● **WHAT THE EXERCISE ASKS**
Reproduce, exactly as they appear, the line containing "pinky dip: (413, 476)" and every line after it, ending with the last line of the records.

● **INPUT RECORDS**

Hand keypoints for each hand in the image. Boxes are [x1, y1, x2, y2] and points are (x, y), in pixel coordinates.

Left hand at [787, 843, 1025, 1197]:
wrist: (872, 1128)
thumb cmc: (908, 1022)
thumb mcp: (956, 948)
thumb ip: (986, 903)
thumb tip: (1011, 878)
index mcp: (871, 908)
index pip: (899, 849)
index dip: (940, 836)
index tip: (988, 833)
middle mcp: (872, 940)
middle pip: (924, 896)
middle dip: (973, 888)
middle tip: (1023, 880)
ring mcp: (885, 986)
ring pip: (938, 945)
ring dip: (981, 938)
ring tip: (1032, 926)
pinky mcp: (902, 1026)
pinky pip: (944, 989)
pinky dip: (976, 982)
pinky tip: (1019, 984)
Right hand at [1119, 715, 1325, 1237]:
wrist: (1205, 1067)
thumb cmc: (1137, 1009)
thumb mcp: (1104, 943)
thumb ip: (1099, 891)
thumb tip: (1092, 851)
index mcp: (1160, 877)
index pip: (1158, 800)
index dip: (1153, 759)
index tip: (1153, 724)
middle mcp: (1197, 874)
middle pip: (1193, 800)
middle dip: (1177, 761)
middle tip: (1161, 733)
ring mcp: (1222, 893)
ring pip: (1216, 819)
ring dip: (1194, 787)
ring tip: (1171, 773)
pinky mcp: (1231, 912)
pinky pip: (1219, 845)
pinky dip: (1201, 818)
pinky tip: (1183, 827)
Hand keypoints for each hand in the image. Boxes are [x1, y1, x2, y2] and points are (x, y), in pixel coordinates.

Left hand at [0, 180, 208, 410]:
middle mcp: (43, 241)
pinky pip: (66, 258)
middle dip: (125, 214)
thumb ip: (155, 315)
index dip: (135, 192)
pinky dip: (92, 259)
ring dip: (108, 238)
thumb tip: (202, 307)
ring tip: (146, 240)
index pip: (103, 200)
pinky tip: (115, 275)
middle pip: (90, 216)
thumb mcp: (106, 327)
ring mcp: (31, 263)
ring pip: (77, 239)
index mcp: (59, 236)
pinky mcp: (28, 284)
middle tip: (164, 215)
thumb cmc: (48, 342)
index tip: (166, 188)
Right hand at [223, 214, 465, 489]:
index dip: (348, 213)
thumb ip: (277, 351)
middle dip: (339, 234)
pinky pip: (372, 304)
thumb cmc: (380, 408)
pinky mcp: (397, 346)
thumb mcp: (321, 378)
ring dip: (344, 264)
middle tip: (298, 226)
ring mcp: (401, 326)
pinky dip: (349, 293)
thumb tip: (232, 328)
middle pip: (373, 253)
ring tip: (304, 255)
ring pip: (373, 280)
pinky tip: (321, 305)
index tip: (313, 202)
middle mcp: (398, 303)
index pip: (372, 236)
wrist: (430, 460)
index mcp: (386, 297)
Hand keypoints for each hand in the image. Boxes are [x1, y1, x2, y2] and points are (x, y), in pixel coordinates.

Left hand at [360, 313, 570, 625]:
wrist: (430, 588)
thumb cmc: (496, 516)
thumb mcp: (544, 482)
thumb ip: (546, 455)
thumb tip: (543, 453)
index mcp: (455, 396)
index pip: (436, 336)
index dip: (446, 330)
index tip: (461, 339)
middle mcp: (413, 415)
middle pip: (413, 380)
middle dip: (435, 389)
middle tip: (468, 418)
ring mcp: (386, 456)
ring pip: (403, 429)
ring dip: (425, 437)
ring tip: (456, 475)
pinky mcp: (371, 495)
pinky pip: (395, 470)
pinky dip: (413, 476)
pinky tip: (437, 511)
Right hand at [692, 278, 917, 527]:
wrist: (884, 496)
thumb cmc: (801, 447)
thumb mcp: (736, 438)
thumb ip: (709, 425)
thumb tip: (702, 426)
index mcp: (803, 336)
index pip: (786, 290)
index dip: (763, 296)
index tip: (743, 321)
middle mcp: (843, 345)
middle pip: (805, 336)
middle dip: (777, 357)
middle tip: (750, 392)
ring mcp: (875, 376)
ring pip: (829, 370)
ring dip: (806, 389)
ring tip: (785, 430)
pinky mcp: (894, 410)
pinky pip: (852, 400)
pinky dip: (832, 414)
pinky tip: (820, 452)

● **ANSWER SPACE**
pinky dip: (413, 476)
pinky tip: (437, 511)
Right hand at [692, 278, 917, 527]:
wrist: (884, 496)
thumb cmc: (801, 447)
thumb mcp: (736, 438)
thumb ip: (709, 425)
thumb tip: (702, 426)
index mcp: (803, 336)
index pip: (786, 290)
index dip: (763, 296)
index tip: (743, 321)
middle mcp: (843, 345)
middle pip: (805, 336)
middle dip: (777, 357)
middle tip: (750, 392)
ring mcp: (875, 376)
ring pip: (829, 370)
ring dip: (806, 389)
ring tip: (785, 430)
pinky mcp: (894, 410)
pinky pip: (852, 400)
pinky dip: (832, 414)
pinky tip: (820, 452)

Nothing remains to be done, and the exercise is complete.